> Requirement: Write every line of the material again exactly, with no pictures in the copy.

> Data excerpt:
::::
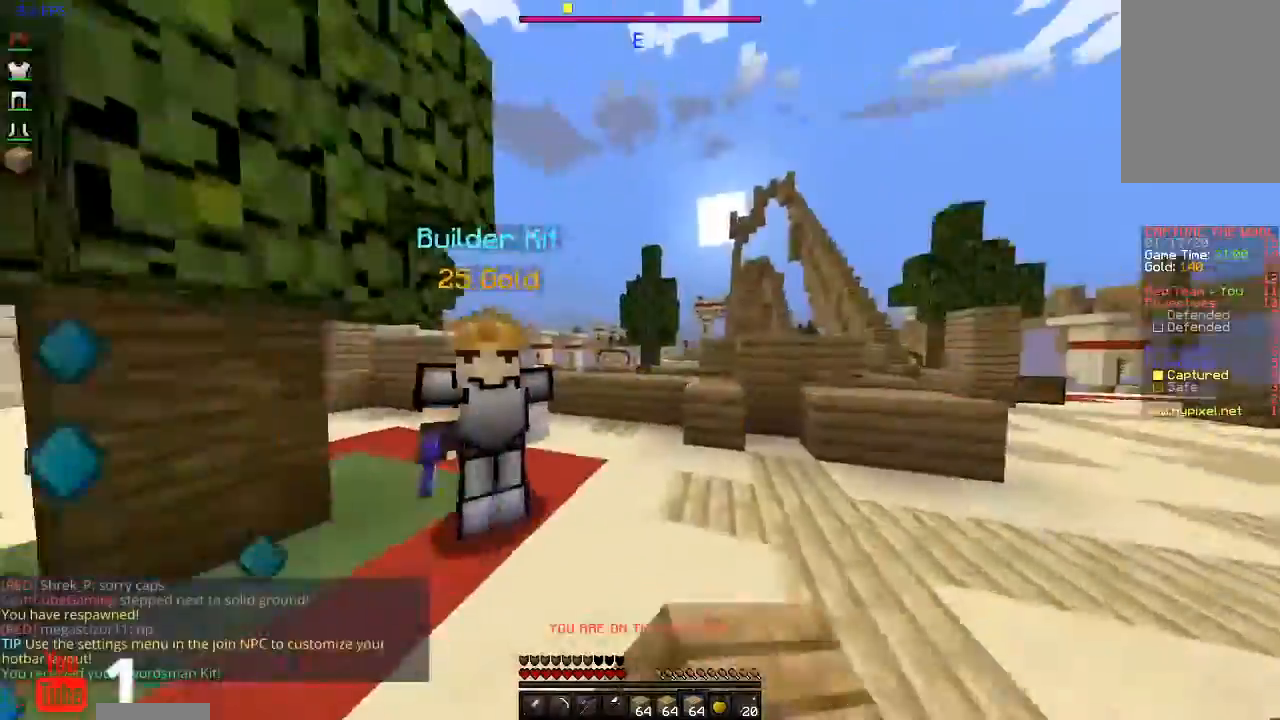
{"keys": ["w"], "mouse": [], "events": [[267, "w", "down"], [333, "d", "up"]]}
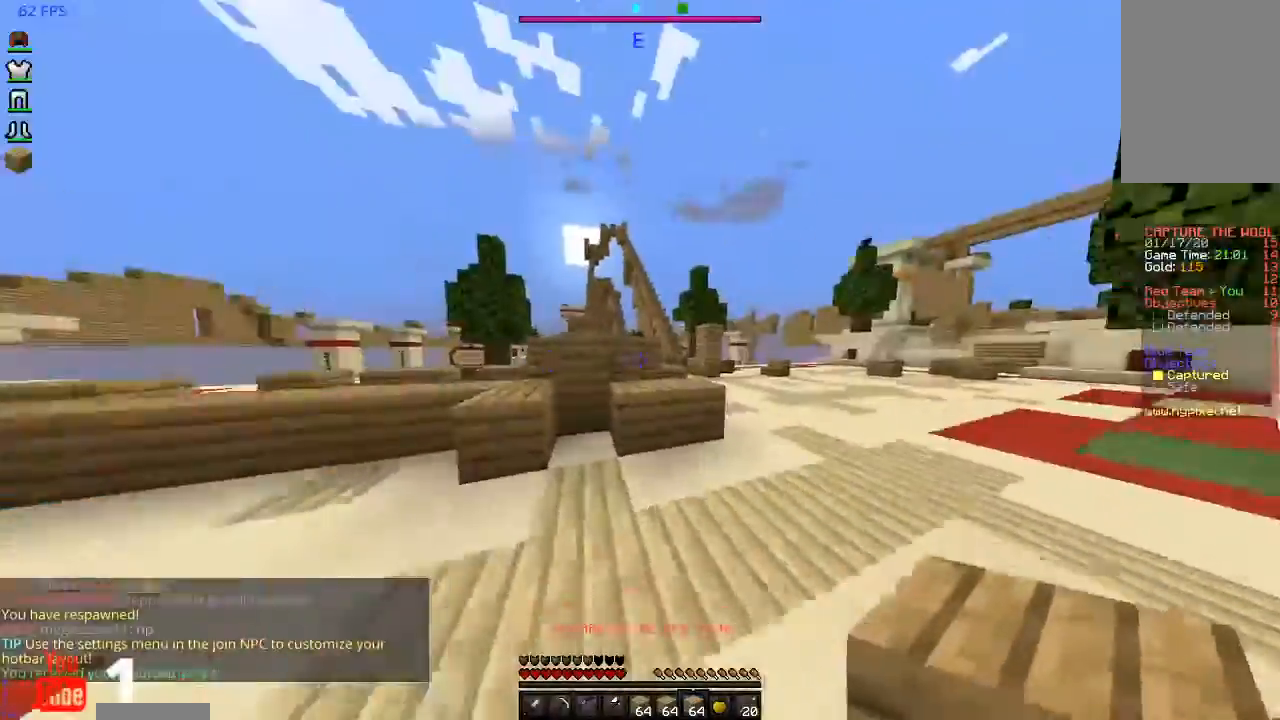
{"keys": ["space", "w"], "mouse": [], "events": [[200, "space", "down"]]}
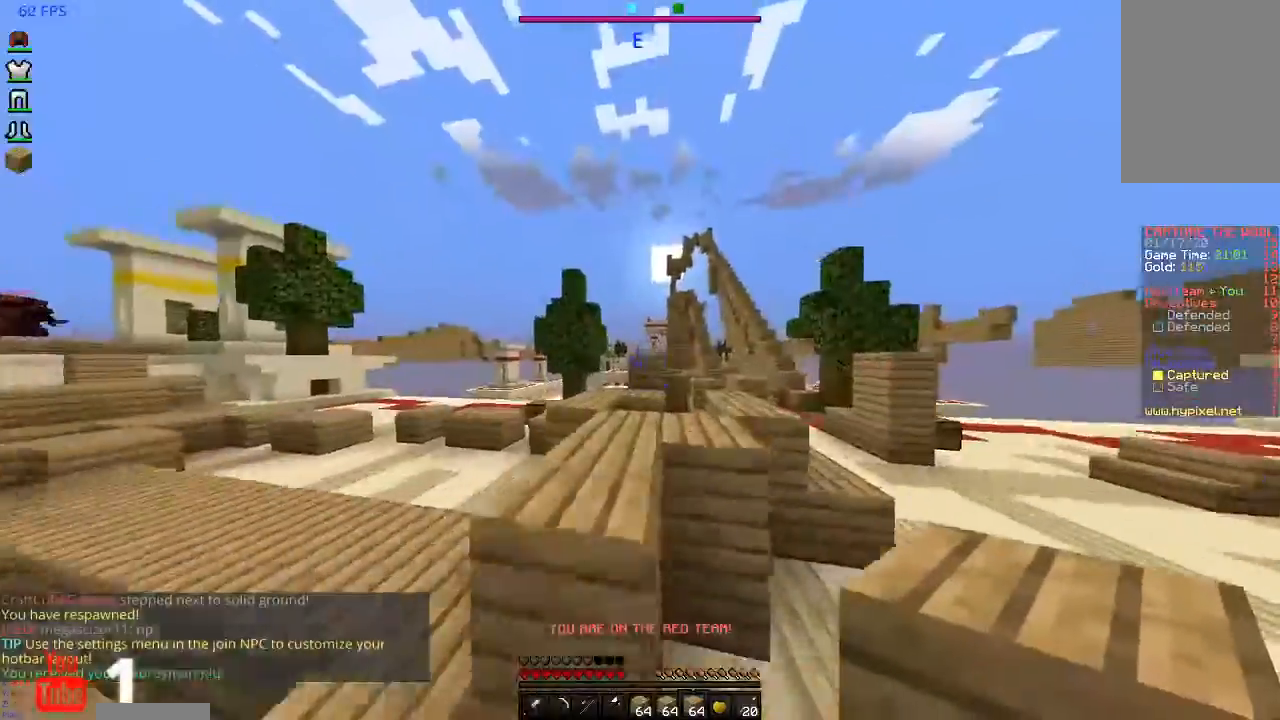
{"keys": ["space", "w"], "mouse": [], "events": []}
::::
> Written reply:
{"keys": ["w"], "mouse": [], "events": [[267, "w", "down"], [333, "d", "up"]]}
{"keys": ["space", "w"], "mouse": [], "events": [[200, "space", "down"]]}
{"keys": ["space", "w"], "mouse": [], "events": []}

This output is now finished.